Avec la Guyane, ce fut tout autre chose. Les conditions de transports, ainsi que sanitaires, sans parler des condamnations à mort dont l'Administration pénitentiaire décidait seule, tout cela donna à la transportation en Guyane un taux de mortalité de 75%. On ne s'étonnera donc pas que la transportation fût appelée la "guillotine sèche".
De toute façon, la volonté d'élimination était évidente, du fait de la règle du doublage : un condamné à moins de 8 ans de travaux forcés devait doubler son temps de peine en restant dans la colonie un temps égal à celui de sa condamnation. Un condamné à 8 ans ou plus devait y passer le reste de ses jours. À noter que le plus souvent les "doubleurs", toujours dépendants de l'Administration pénitentiaire, ne pouvaient faire autrement que résider dans les locaux du bagne ou, beaucoup plus rarement, travailler chez des patrons associés à l'Administration pénitentiaire.

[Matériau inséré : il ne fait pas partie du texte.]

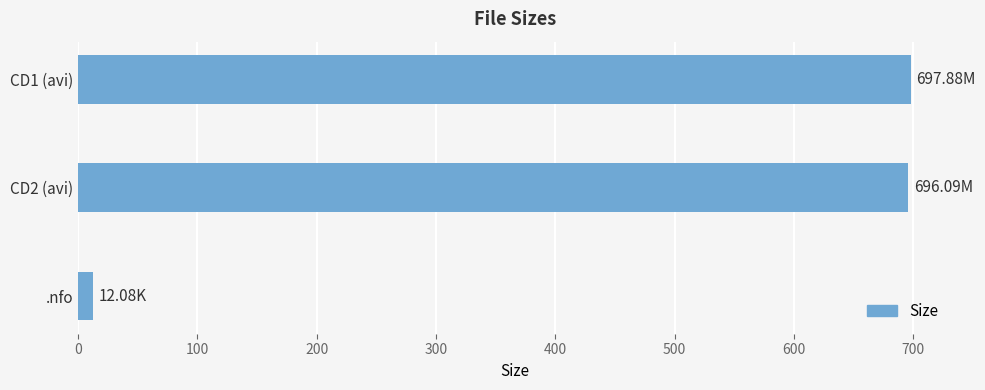

What is the difference between the maximum and minimum values?

685.8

§ 2 - Relégation de récidivistes
Dans la même année 1885, une première loi (27 mai) envoya en Guyane les multirécidivistes, et une autre (14 août) instaura la libération conditionnelle. La logique liant les deux textes était la suivante : se soucier moins de la gravité du crime et de la faute morale de son auteur que de l'intérêt de la société de voir tel ou tel individu éliminé ou réinséré.
Cette législation était inspirée par ce qu'on a appelé l'Ecole positiviste italienne. La relégation n'était pas une condamnation aux travaux forcés, mais une peine complémentaire (qu'on aurait pu appeler plus exactement une mesure de sûreté) ajoutant à la dernière condamnation l'obligation de résider en Guyane (et en fait dans les locaux du bagne) jusqu'à la fin de ses jours sous la surveillance et l'autorité de l'Administration pénitentiaire.
Signalons, parmi les infractions pouvant conduire à la relégation : vol par un domestique, outrage à la pudeur, vagabondage ou mendicité avec violence ou à l'aide d'un déguisement.